After repeatedly flying surveillance aircraft into disputed airspace with Japan, prompting Tokyo to scramble F-15s in response, China is now sending fighters of its own on "routine flights" into the East China Sea.
A Foreign Ministry spokesman said Friday that Chinese military planes were on"routine flights" in relevant airspace over the East China Sea. Spokesman Hong Lei made the remarks at a press briefing in response to media reports that Japan sent fighter jets to head off a number of Chinese military planes spotted in Japan's "air defense identification zone" over the East China Sea on Thursday.
"China firmly opposes Japan's moves to gratuitously escalate the situation and create tensions," Hong said.
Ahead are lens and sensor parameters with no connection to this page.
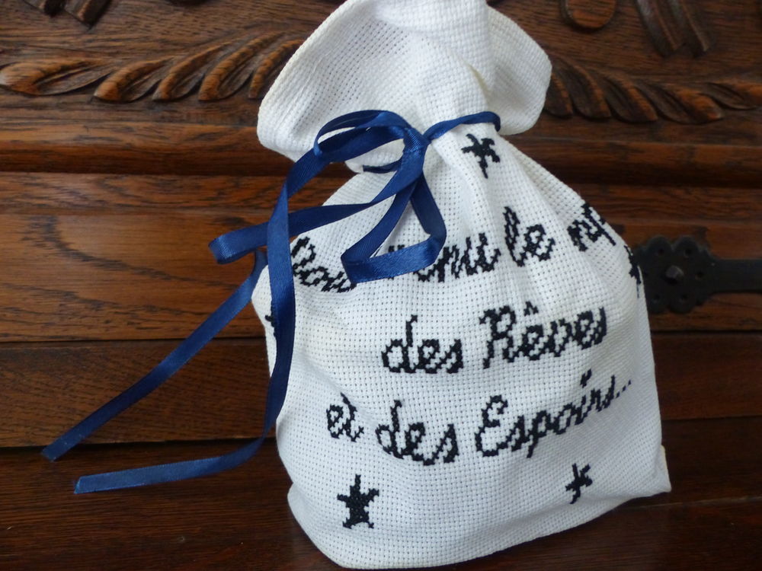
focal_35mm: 25
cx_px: 381
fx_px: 550
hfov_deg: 69.4
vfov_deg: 54.9
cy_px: 286
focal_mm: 4.5
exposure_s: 1/20
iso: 400
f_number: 2.8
The area north of the Japanese-controlled Senkaku islands, known as the Diaoyus in China, is reportedly home to billions of dollars in oil and gas deposits claimed both by Japan and China.
Responding to China's fighter deployment, Japan is considering permitting its F-15 pilots to fire tracer bullets as warning shots against Chinese planes. The Global Times calls that "A step closer to war."
The Chinese jets could be flying from Shuimen air base, built east of the islands in Fujian Province. Satellite imagery of the base first came to light in 2009, but experts believe it reached completion late last year.
The Shuimen airbase compliment's China's East Fleet that maintains 35 ships in the region, including its newest warship, the Type 054, seven submarines, and eight additional landing craft.
Among the subs are four Kilo-class diesel-electric Russian-made submarines capable of the most advanced underwater warfare.
All of this located just 236 miles from the contested islands, which have been in dispute between Japan and China for some time. Han-Yi Shaw writes an interesting history of the dispute under Nick Kristof's On the Ground, for those interested in more background.
While the United States takes no official position on who owns the Islands, it would be expected to honor its U.S.-Japan security treaty signed in 1960.
Although it's a formal agreement to aid Japan if it comes under attack, there are few who believe the United States would risk a full-blown war with China over a few uninhabited islands, regardless of how much oil and gas lay beneath them.
That's a reassuring thought, as it doesn't look like the situation will de-escalate any time soon — and China has immense assets almost within the area itself — looking very well-equipped to enter an actual fight.